What is needed: Pick out every line of the entries below that contains the string "least". Only matches with the same letter case count.

(Available data begins)

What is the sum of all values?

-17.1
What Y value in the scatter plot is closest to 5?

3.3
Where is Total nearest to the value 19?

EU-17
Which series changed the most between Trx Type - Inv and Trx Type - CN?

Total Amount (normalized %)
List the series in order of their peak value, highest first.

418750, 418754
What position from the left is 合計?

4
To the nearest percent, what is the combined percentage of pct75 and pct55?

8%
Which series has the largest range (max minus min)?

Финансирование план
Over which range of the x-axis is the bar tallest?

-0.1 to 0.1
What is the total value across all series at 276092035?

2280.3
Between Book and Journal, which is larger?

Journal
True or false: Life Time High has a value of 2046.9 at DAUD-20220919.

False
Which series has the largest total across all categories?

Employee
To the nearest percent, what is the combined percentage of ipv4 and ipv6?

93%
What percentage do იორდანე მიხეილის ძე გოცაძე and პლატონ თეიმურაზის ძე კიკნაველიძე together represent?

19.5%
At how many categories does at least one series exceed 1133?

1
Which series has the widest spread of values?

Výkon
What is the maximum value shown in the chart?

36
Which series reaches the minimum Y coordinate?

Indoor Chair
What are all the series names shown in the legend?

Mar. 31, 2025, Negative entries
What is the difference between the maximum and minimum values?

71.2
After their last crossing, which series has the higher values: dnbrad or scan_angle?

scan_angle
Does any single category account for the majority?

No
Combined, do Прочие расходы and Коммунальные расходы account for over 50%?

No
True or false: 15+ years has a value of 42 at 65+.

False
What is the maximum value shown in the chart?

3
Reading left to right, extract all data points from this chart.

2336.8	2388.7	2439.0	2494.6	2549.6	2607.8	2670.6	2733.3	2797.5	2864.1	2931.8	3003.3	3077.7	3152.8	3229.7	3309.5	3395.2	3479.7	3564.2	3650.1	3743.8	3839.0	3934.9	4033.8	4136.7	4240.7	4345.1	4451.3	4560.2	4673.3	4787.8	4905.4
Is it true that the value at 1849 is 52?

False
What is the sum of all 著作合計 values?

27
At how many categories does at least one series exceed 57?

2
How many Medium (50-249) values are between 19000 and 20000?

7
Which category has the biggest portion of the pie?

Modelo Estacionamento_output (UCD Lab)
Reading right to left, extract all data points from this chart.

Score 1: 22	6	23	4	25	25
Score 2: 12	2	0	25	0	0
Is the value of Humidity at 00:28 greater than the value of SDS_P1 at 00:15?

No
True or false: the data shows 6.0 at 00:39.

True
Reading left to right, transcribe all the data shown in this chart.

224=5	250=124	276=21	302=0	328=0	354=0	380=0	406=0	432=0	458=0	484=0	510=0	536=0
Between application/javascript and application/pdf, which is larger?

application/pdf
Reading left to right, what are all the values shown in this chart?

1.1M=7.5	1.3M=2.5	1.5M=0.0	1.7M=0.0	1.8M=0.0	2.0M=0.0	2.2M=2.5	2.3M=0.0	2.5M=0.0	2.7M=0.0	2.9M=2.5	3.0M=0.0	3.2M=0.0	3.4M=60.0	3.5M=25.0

(Available data ends)

Result of the exercise:
At how many categories does at least one series exceed 1133?
At how many categories does at least one series exceed 57?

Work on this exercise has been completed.